Incremental load logic
* works with cutover file (migration friendly)
* works with delta files
* will over that specific partition if that partition exists
* does not produce duplicates of data


In [0]:
def overwrite_partition(input_df, db_name, table_name, partition_column):
  output_df = re_arrange_partition_column(input_df, partition_column)
  spark.conf.set("spark.sql.sources.partitionOverwriteMode","dynamic")
  if (spark._jsparkSession.catalog().tableExists(f"{db_name}.{table_name}")):
    output_df.write.mode("overwrite").insertInto(f"{db_name}.{table_name}")
  else:
    output_df.write.mode("overwrite").partitionBy(partition_column).format("parquet").saveAsTable(f"{db_name}.{table_name}")

##### Incremental Update Based on Distinct List of Values
* Pulls distinct values from a specified column
* Return all distinct values as a python list
* Used for incrimental updating a database

Not as readable as append method 

In [0]:
def df_column_to_list(input_df, column_name):
  df_row_list = input_df.select(column_name) \
                        .distinct() \
                        .collect()
  
  column_value_list = [row[column_name] for row in df_row_list]
  return column_value_list

#### Delta Table Merge
So this is the first time you've got no table. You're going to write the data to the table with the new data, it'll just work as it is. So there is nothing we need to do.

Source: S22:v146

In [0]:
def merge_delta_data(input_df, db_name, table_name, folder_path, merge_condition, partition_column):
    # Enable dynamic partition pruning for optimization
    spark.conf.set("spark.databricks.optimizer.dynamicPartitionPruning", "true")

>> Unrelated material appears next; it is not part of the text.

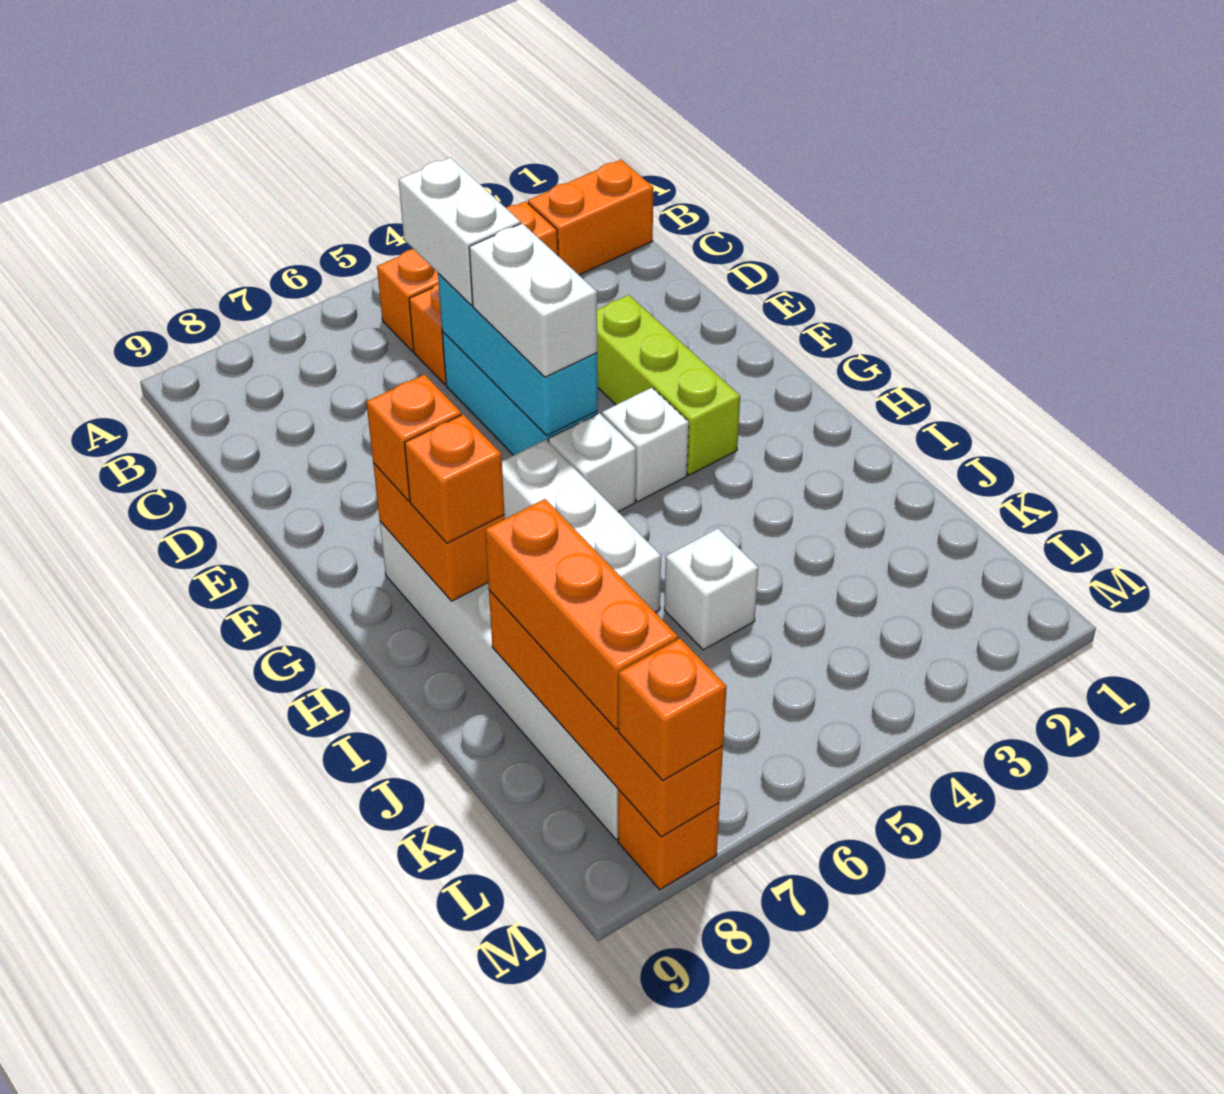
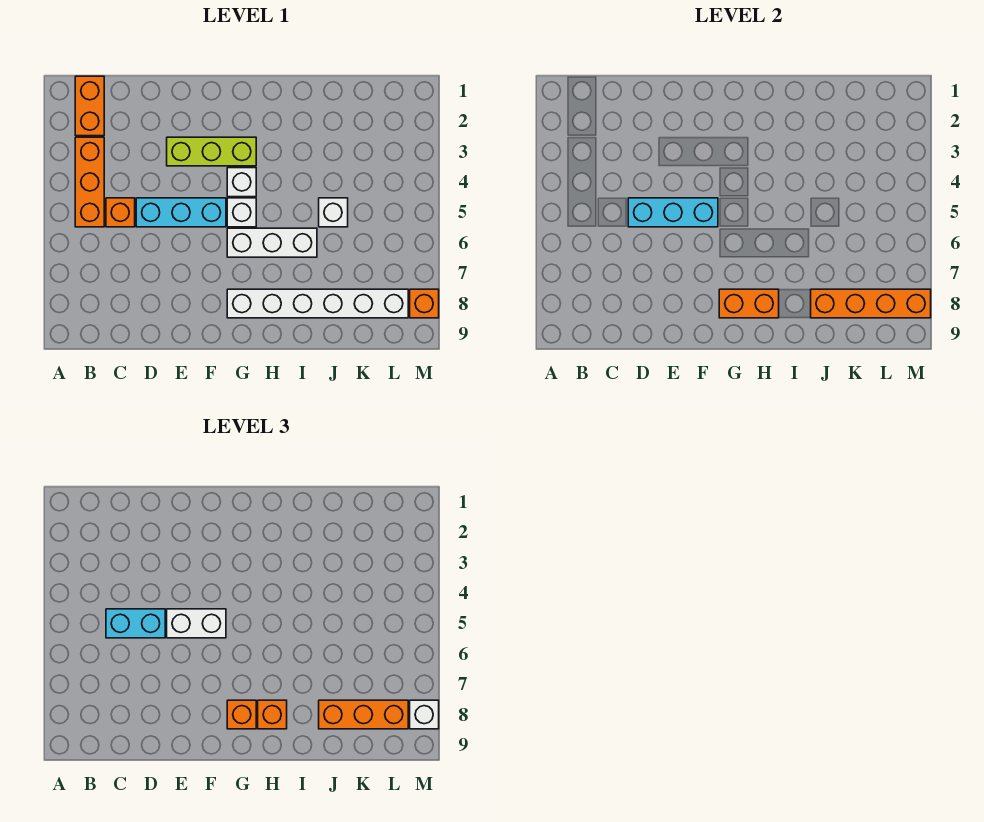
white brick C5:D5 level 3 -> cyan brick C5:D5 level 3
orange brick M8 level 3 -> white brick M8 level 3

    from delta.tables import DeltaTable

    # Check if the table exists in the specified database
    if spark._jsparkSession.catalog().tableExists(f"{db_name}.{table_name}"):
        # Access the Delta table from the specified folder path
        deltaTable = DeltaTable.forPath(spark, f"{folder_path}/{table_name}")

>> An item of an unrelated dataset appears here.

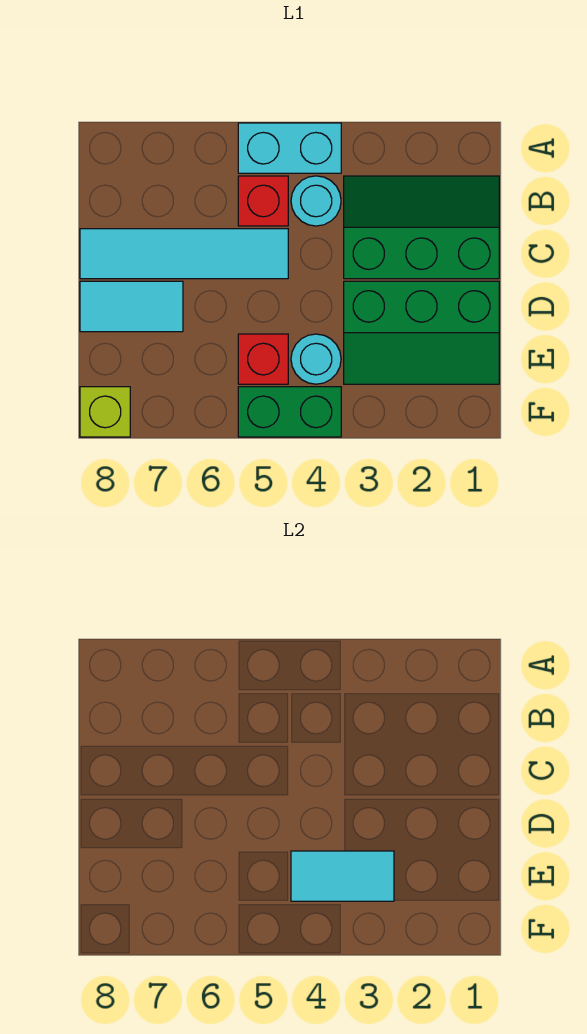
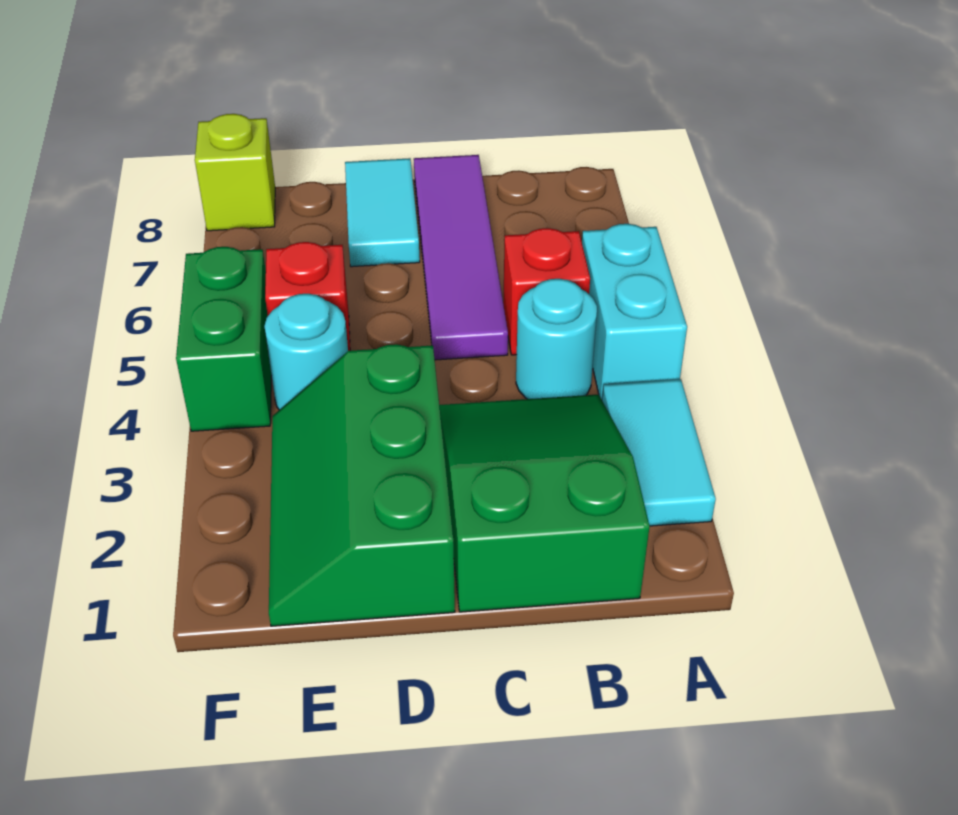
green slope B1:C3 level 1 top C -> green slope B1:C3 level 1 top 1
cyan tile C5:C8 level 1 -> purple tile C5:C8 level 1
cyan tile E3:E4 level 2 -> cyan tile A2:A3 level 1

        # Perform merge operation
        deltaTable.alias("tgt").merge(
            input_df.alias("src"),
            merge_condition) \
            .whenMatchedUpdateAll() \  # Update all matching records
            .whenNotMatchedInsertAll() \  # Insert all records that do not match
            .execute()
    else:
        # If the table doesn't exist, write the DataFrame as a new Delta table
        # with partitioning
        input_df.write.mode("overwrite").partitionBy(partition_column).format("delta").saveAsTable(f"{db_name}.{table_name}")